[[ Record excerpts open ]]

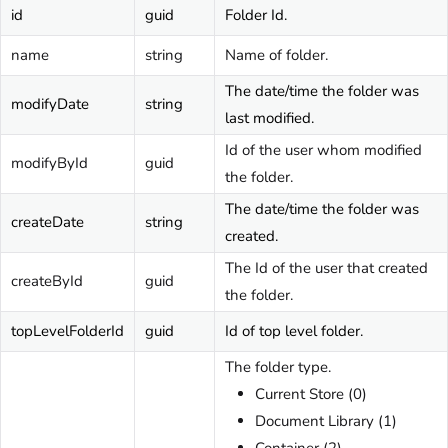
id
guid
Folder Id.
name
string
Name of folder.
The date/time the folder was
modifyDate
string
last modified.
Id of the user whom modified
modifyById
guid
the folder.
The date/time the folder was
createDate
string
created.
The Id of the user that created
createById
guid
the folder.
topLevelFolderId
guid
Id of top level folder.
The folder type.
Current Store (0)
Document Library (1)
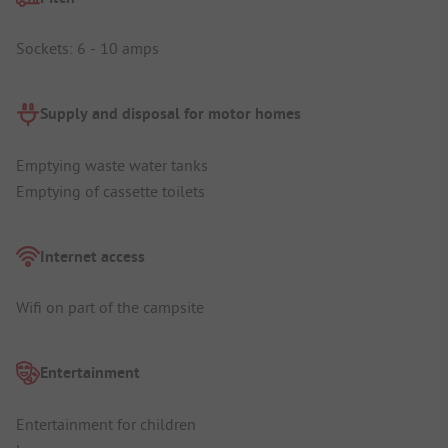
Sockets: 6 - 10 amps
Supply and disposal for motor homes
Emptying waste water tanks
Emptying of cassette toilets
Internet access
Wifi on part of the campsite
Entertainment
Entertainment for children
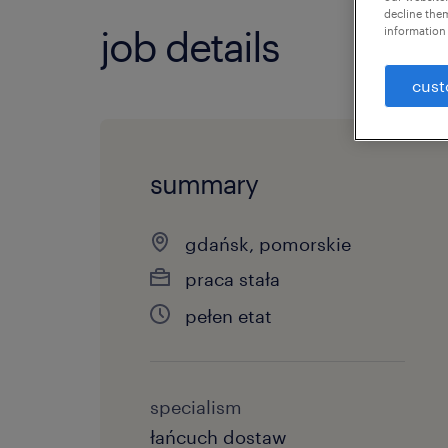
decline them
job details
information 
cust
summary
gdańsk, pomorskie
praca stała
pełen etat
specialism
łańcuch dostaw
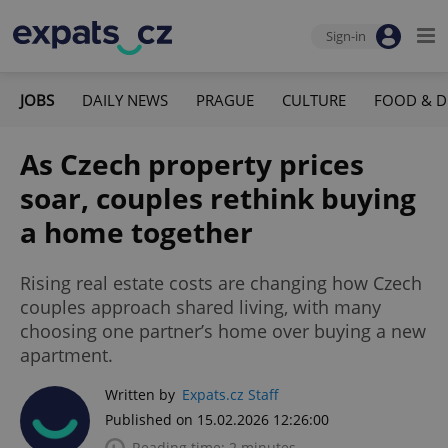
Sign-in
JOBS
DAILY NEWS
PRAGUE
CULTURE
FOOD & D
As Czech property prices
soar, couples rethink buying
a home together
Rising real estate costs are changing how Czech
couples approach shared living, with many
choosing one partner’s home over buying a new
apartment.
Written by
Expats.cz Staff
Published on 15.02.2026 12:26:00
Reading time: 2 minutes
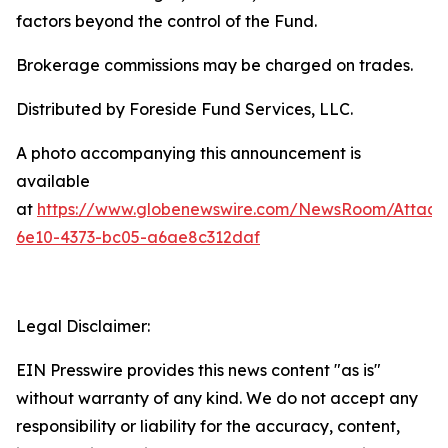
factors beyond the control of the Fund.
Brokerage commissions may be charged on trades.
Distributed by Foreside Fund Services, LLC.
A photo accompanying this announcement is
available
at
https://www.globenewswire.com/NewsRoom/Attac
6e10-4373-bc05-a6ae8c312daf
Legal Disclaimer:
EIN Presswire provides this news content "as is"
without warranty of any kind. We do not accept any
responsibility or liability for the accuracy, content,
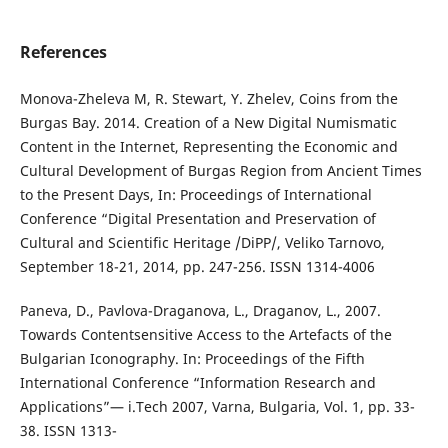
References
Monova-Zheleva M, R. Stewart, Y. Zhelev, Coins from the
Burgas Bay. 2014. Creation of a New Digital Numismatic
Content in the Internet, Representing the Economic and
Cultural Development of Burgas Region from Ancient Times
to the Present Days, In: Proceedings of International
Conference “Digital Presentation and Preservation of
Cultural and Scientific Heritage /DiPP/, Veliko Tarnovo,
September 18-21, 2014, pp. 247-256. ISSN 1314-4006
Paneva, D., Pavlova-Draganova, L., Draganov, L., 2007.
Towards Contentsensitive Access to the Artefacts of the
Bulgarian Iconography. In: Proceedings of the Fifth
International Conference “Information Research and
Applications”— i.Tech 2007, Varna, Bulgaria, Vol. 1, pp. 33-
38. ISSN 1313-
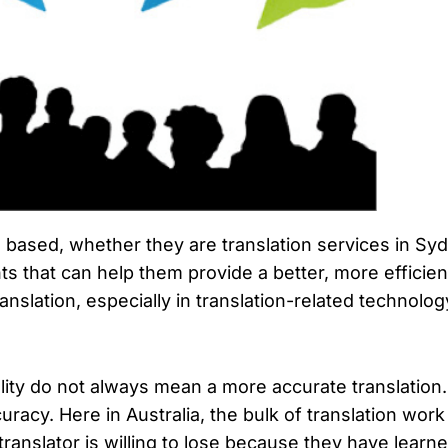
 based, whether they are translation services in Sydn
hat can help them provide a better, more efficient 
ranslation, especially in translation-related technolo
lity do not always mean a more accurate translation
racy. Here in Australia, the bulk of translation wor
 translator is willing to lose because they have lea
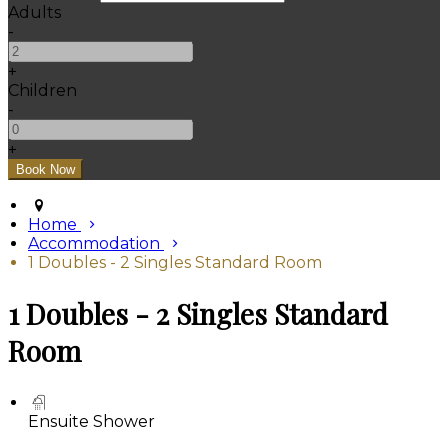
Adults
-
+
Children
-
+
Home
Accommodation
1 Doubles - 2 Singles Standard Room
1 Doubles - 2 Singles Standard
Room
Ensuite Shower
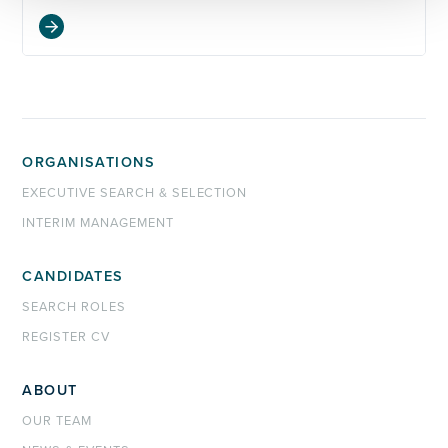
ORGANISATIONS
EXECUTIVE SEARCH & SELECTION
INTERIM MANAGEMENT
CANDIDATES
SEARCH ROLES
REGISTER CV
ABOUT
OUR TEAM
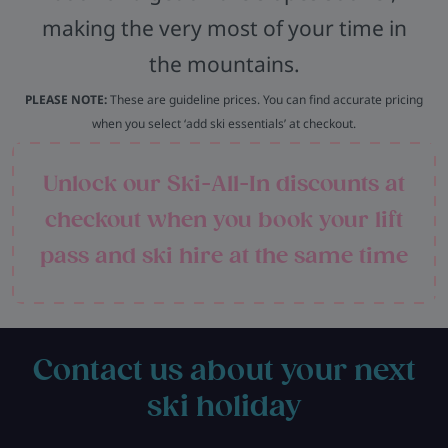
making the very most of your time in
the mountains.
PLEASE NOTE:
These are guideline prices. You can find accurate pricing
when you select ‘add ski essentials’ at checkout.
Unlock our Ski-All-In discounts at
checkout when you book your lift
pass and ski hire at the same time
Contact us about your next
ski holiday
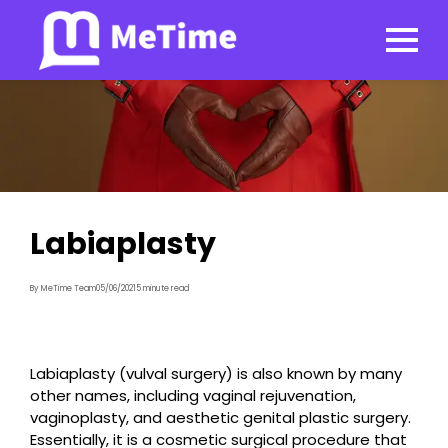
Labiaplasty
By MeTime Team
05/06/2021
5 minute read
Labiaplasty (vulval surgery) is also known by many
other names, including vaginal rejuvenation,
vaginoplasty, and aesthetic genital plastic surgery.
Essentially, it is a cosmetic surgical procedure that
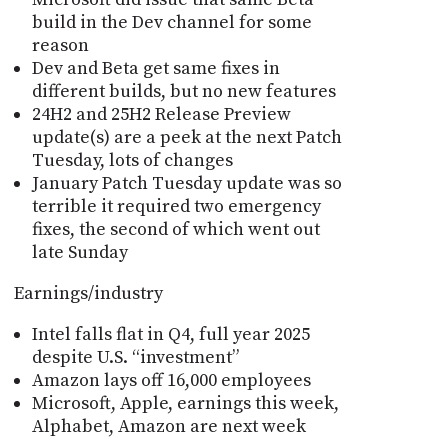
build in the Dev channel for some
reason
Dev and Beta get same fixes in
different builds, but no new features
24H2 and 25H2 Release Preview
update(s) are a peek at the next Patch
Tuesday, lots of changes
January Patch Tuesday update was so
terrible it required two emergency
fixes, the second of which went out
late Sunday
Earnings/industry
Intel falls flat in Q4, full year 2025
despite U.S. “investment”
Amazon lays off 16,000 employees
Microsoft, Apple, earnings this week,
Alphabet, Amazon are next week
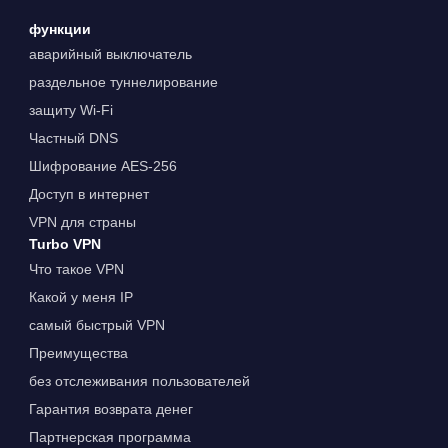
функции
аварийный выключатель
раздельное туннелирование
защиту Wi-Fi
Частный DNS
Шифрование AES-256
Доступ в интернет
VPN для страны
Turbo VPN
Что такое VPN
Какой у меня IP
самый быстрый VPN
Преимущества
без отслеживания пользователей
Гарантия возврата денег
Партнерская программа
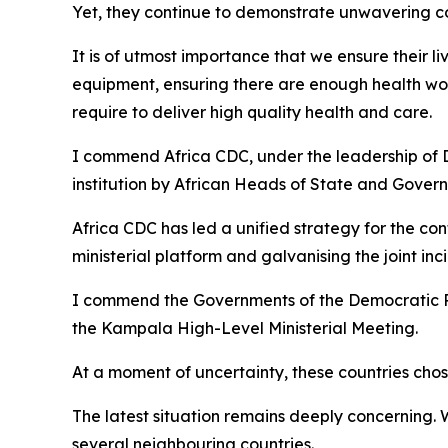
Yet, they continue to demonstrate unwavering c
It is of utmost importance that we ensure their l
equipment, ensuring there are enough health wor
require to deliver high quality health and care.
I commend Africa CDC, under the leadership of D
institution by African Heads of State and Gover
Africa CDC has led a unified strategy for the co
ministerial platform and galvanising the joint 
I commend the Governments of the Democratic R
the Kampala High-Level Ministerial Meeting.
At a moment of uncertainty, these countries chose
The latest situation remains deeply concerning.
several neighbouring countries.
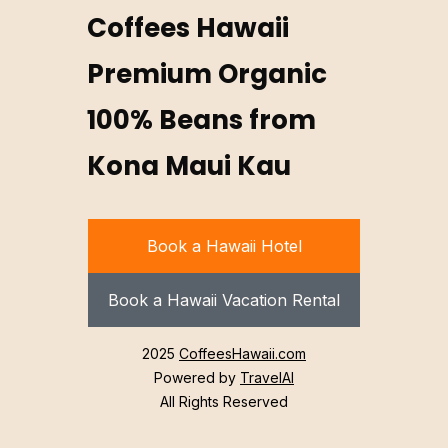
Coffees Hawaii
Premium Organic
100% Beans from
Kona Maui Kau
Book a Hawaii Hotel
Book a Hawaii Vacation Rental
2025
CoffeesHawaii.com
Powered by
TravelAI
All Rights Reserved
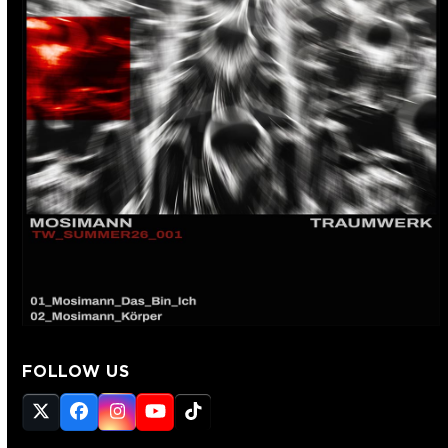
FOLLOW US
Twitter
Facebook
Instagram
YouTube
Tiktok
(deprecated)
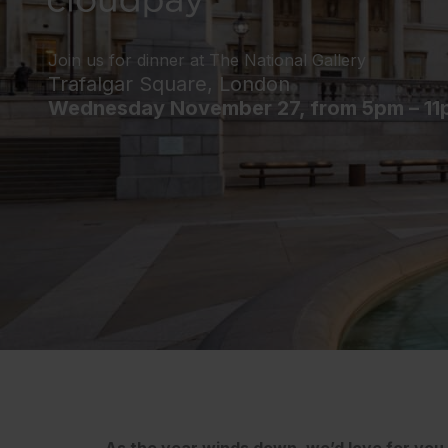
Join us for dinner at The National Gallery
Trafalgar Square, London
Wednesday November 27, from 5pm – 11
As the year winds down, we’d love for you t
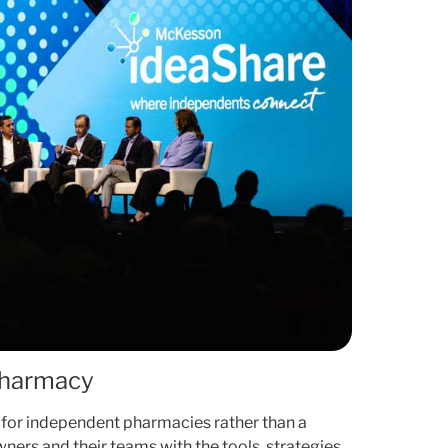
Pharmacy
 for independent pharmacies rather than a
ners and their teams with the tools, strategies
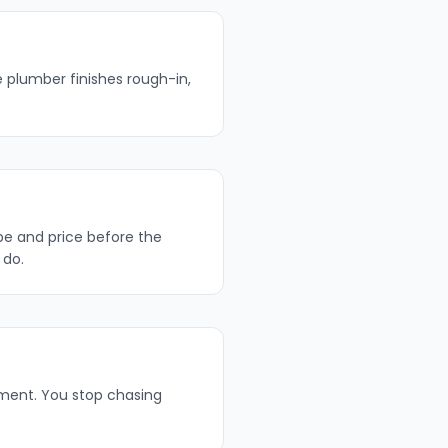
e plumber finishes rough-in,
pe and price before the
 do.
lment. You stop chasing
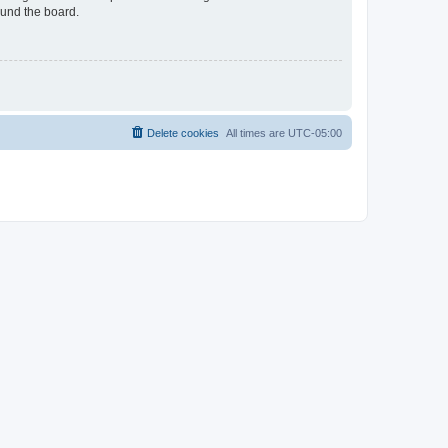
ound the board.
Delete cookies
All times are
UTC-05:00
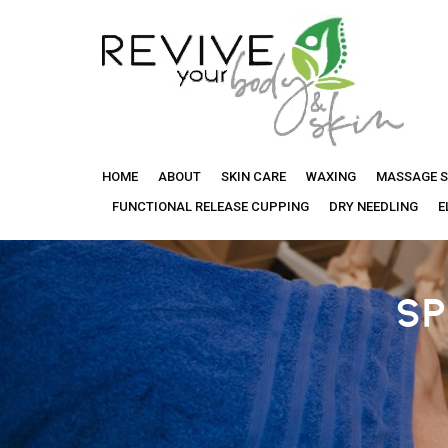
Revive
HOME
ABOUT
SKIN CARE
WAXING
MASSAGE S
Your
FUNCTIONAL RELEASE CUPPING
DRY NEEDLING
E
Body
SP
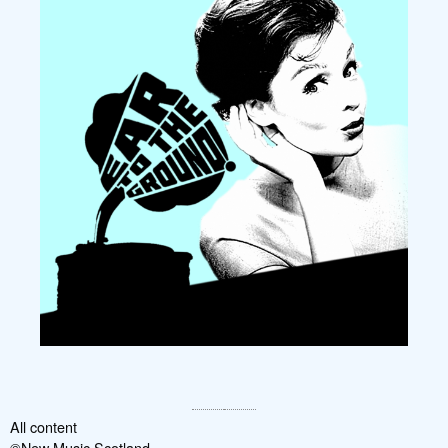
All content
©New Music Scotland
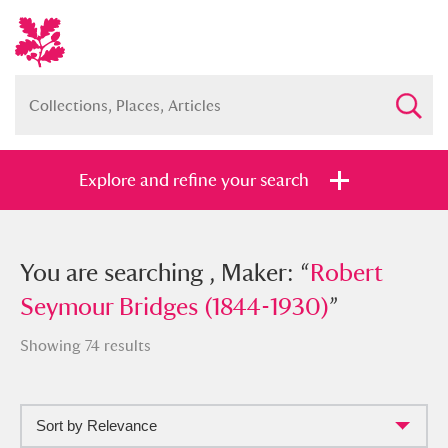
Explore and refine your search
You searched , Maker: “
You are searching , Maker: “
Robert
Robert
Seymour Bridges (1844-1930)
Seymour Bridges (1844-1930)
”
”
Showing 74 results
Sort by Relevance
Full collection
Just highlights
Show me:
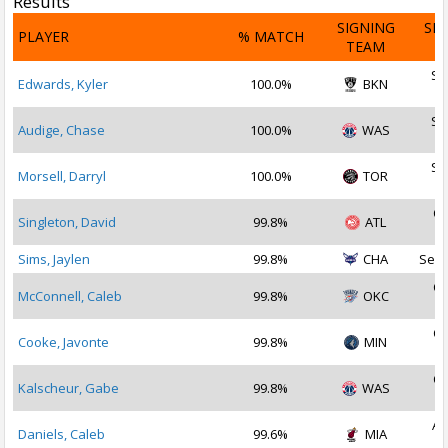
Results
SIGNING
SI
PLAYER
% MATCH
TEAM
D
Se
Edwards, Kyler
100.0%
BKN
2
Se
Audige, Chase
100.0%
WAS
2
Se
Morsell, Darryl
100.0%
TOR
2
Oc
Singleton, David
99.8%
ATL
2
Sims, Jaylen
99.8%
CHA
Sep 
Oc
McConnell, Caleb
99.8%
OKC
2
Oc
Cooke, Javonte
99.8%
MIN
2
Oc
Kalscheur, Gabe
99.8%
WAS
2
Au
Daniels, Caleb
99.6%
MIA
2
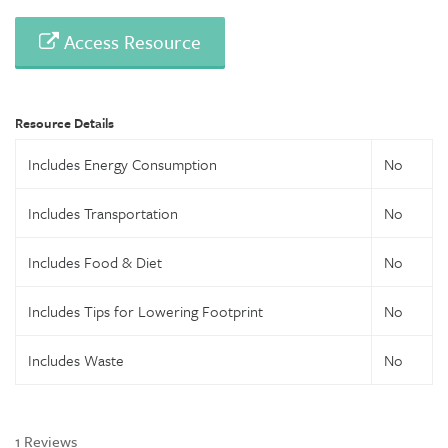
Access Resource
Resource Details
Includes Energy Consumption
No
Includes Transportation
No
Includes Food & Diet
No
Includes Tips for Lowering Footprint
No
Includes Waste
No
1 Reviews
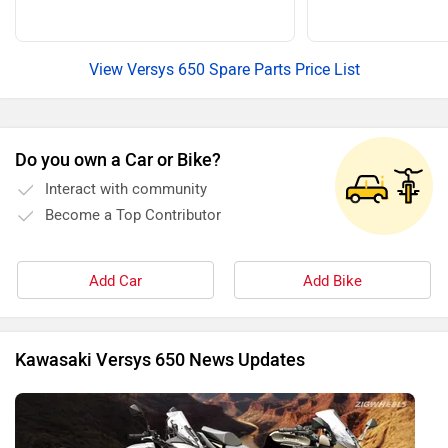
View Versys 650 Spare Parts Price List
Do you own a Car or Bike?
Interact with community
Become a Top Contributor
Add Car
Add Bike
Kawasaki Versys 650 News Updates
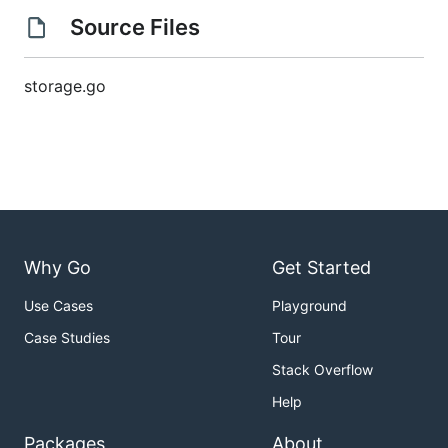
Source Files
storage.go
Why Go
Get Started
Use Cases
Playground
Case Studies
Tour
Stack Overflow
Help
Packages
About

[[ Record excerpts closed ]]

_Required work:_ Please reproduce the text of all the items above with "Wifi" replaced by "Wi-Fi", leaving everything else unchanged and omitting the pictures.

_Answer to the problem:_
id
guid
Folder Id.
name
string
Name of folder.
The date/time the folder was
modifyDate
string
last modified.
Id of the user whom modified
modifyById
guid
the folder.
The date/time the folder was
createDate
string
created.
The Id of the user that created
createById
guid
the folder.
topLevelFolderId
guid
Id of top level folder.
The folder type.
Current Store (0)
Document Library (1)
Sockets: 6 - 10 amps
Supply and disposal for motor homes
Emptying waste water tanks
Emptying of cassette toilets
Internet access
Wi-Fi on part of the campsite
Entertainment
Entertainment for children
decline them
job details
information 
cust
summary
gdańsk, pomorskie
praca stała
pełen etat
specialism
łańcuch dostaw
Sign-in
JOBS
DAILY NEWS
PRAGUE
CULTURE
FOOD & D
As Czech property prices
soar, couples rethink buying
a home together
Rising real estate costs are changing how Czech
couples approach shared living, with many
choosing one partner’s home over buying a new
apartment.
Written by
Expats.cz Staff
Published on 15.02.2026 12:26:00
Reading time: 2 minutes
factors beyond the control of the Fund.
Brokerage commissions may be charged on trades.
Distributed by Foreside Fund Services, LLC.
A photo accompanying this announcement is
available
at
https://www.globenewswire.com/NewsRoom/Attac
6e10-4373-bc05-a6ae8c312daf
Legal Disclaimer:
EIN Presswire provides this news content "as is"
without warranty of any kind. We do not accept any
responsibility or liability for the accuracy, content,
References
Monova-Zheleva M, R. Stewart, Y. Zhelev, Coins from the
Burgas Bay. 2014. Creation of a New Digital Numismatic
Content in the Internet, Representing the Economic and
Cultural Development of Burgas Region from Ancient Times
to the Present Days, In: Proceedings of International
Conference “Digital Presentation and Preservation of
Cultural and Scientific Heritage /DiPP/, Veliko Tarnovo,
September 18-21, 2014, pp. 247-256. ISSN 1314-4006
Paneva, D., Pavlova-Draganova, L., Draganov, L., 2007.
Towards Contentsensitive Access to the Artefacts of the
Bulgarian Iconography. In: Proceedings of the Fifth
International Conference “Information Research and
Applications”— i.Tech 2007, Varna, Bulgaria, Vol. 1, pp. 33-
38. ISSN 1313-
 based, whether they are translation services in Sydn
hat can help them provide a better, more efficient 
ranslation, especially in translation-related technolo
lity do not always mean a more accurate translation
racy. Here in Australia, the bulk of translation wor
 translator is willing to lose because they have lea
Adults
-
+
Children
-
+
Home
Accommodation
1 Doubles - 2 Singles Standard Room
1 Doubles - 2 Singles Standard
Room
Ensuite Shower
ORGANISATIONS
EXECUTIVE SEARCH & SELECTION
INTERIM MANAGEMENT
CANDIDATES
SEARCH ROLES
REGISTER CV
ABOUT
OUR TEAM
making the very most of your time in
the mountains.
PLEASE NOTE:
These are guideline prices. You can find accurate pricing
when you select ‘add ski essentials’ at checkout.
Unlock our Ski-All-In discounts at
checkout when you book your lift
pass and ski hire at the same time
Contact us about your next
ski holiday
Labiaplasty
By MeTime Team
05/06/2021
5 minute read
Labiaplasty (vulval surgery) is also known by many
other names, including vaginal rejuvenation,
vaginoplasty, and aesthetic genital plastic surgery.
Essentially, it is a cosmetic surgical procedure that
build in the Dev channel for some
reason
Dev and Beta get same fixes in
different builds, but no new features
24H2 and 25H2 Release Preview
update(s) are a peek at the next Patch
Tuesday, lots of changes
January Patch Tuesday update was so
terrible it required two emergency
fixes, the second of which went out
late Sunday
Earnings/industry
Intel falls flat in Q4, full year 2025
despite U.S. “investment”
Amazon lays off 16,000 employees
Microsoft, Apple, earnings this week,
Alphabet, Amazon are next week
функции
аварийный выключатель
раздельное туннелирование
защиту Wi-Fi
Частный DNS
Шифрование AES-256
Доступ в интернет
VPN для страны
Turbo VPN
Что такое VPN
Какой у меня IP
самый быстрый VPN
Преимущества
без отслеживания пользователей
Гарантия возврата денег
Партнерская программа
Yet, they continue to demonstrate unwavering c
It is of utmost importance that we ensure their l
equipment, ensuring there are enough health wor
require to deliver high quality health and care.
I commend Africa CDC, under the leadership of D
institution by African Heads of State and Gover
Africa CDC has led a unified strategy for the co
ministerial platform and galvanising the joint 
I commend the Governments of the Democratic R
the Kampala High-Level Ministerial Meeting.
At a moment of uncertainty, these countries chose
The latest situation remains deeply concerning.
several neighbouring countries.
Coffees Hawaii
Premium Organic
100% Beans from
Kona Maui Kau
Book a Hawaii Hotel
Book a Hawaii Vacation Rental
2025
CoffeesHawaii.com
Powered by
TravelAI
All Rights Reserved
FOLLOW US
Twitter
Facebook
Instagram
YouTube
Tiktok
(deprecated)
Join us for dinner at The National Gallery
Trafalgar Square, London
Wednesday November 27, from 5pm – 11
As the year winds down, we’d love for you t
Pharmacy
 for independent pharmacies rather than a
ners and their teams with the tools, strategies
e plumber finishes rough-in,
pe and price before the
 do.
lment. You stop chasing
ound the board.
Delete cookies
All times are
UTC-05:00
Revive
HOME
ABOUT
SKIN CARE
WAXING
MASSAGE S
Your
FUNCTIONAL RELEASE CUPPING
DRY NEEDLING
E
Body
SP
All content
©New Music Scotland
Explore and refine your search
You searched , Maker: “
You are searching , Maker: “
Robert
Robert
Seymour Bridges (1844-1930)
Seymour Bridges (1844-1930)
”
”
Showing 74 results
Sort by Relevance
Full collection
Just highlights
Show me:
Results
SIGNING
SI
PLAYER
% MATCH
TEAM
D
Se
Edwards, Kyler
100.0%
BKN
2
Se
Audige, Chase
100.0%
WAS
2
Se
Morsell, Darryl
100.0%
TOR
2
Oc
Singleton, David
99.8%
ATL
2
Sims, Jaylen
99.8%
CHA
Sep 
Oc
McConnell, Caleb
99.8%
OKC
2
Oc
Cooke, Javonte
99.8%
MIN
2
Oc
Kalscheur, Gabe
99.8%
WAS
2
Au
Daniels, Caleb
99.6%
MIA
2
Access Resource
Resource Details
Includes Energy Consumption
No
Includes Transportation
No
Includes Food & Diet
No
Includes Tips for Lowering Footprint
No
Includes Waste
No
1 Reviews
View Versys 650 Spare Parts Price List
Do you own a Car or Bike?
Interact with community
Become a Top Contributor
Add Car
Add Bike
Kawasaki Versys 650 News Updates
Source Files
storage.go
Why Go
Get Started
Use Cases
Playground
Case Studies
Tour
Stack Overflow
Help
Packages
About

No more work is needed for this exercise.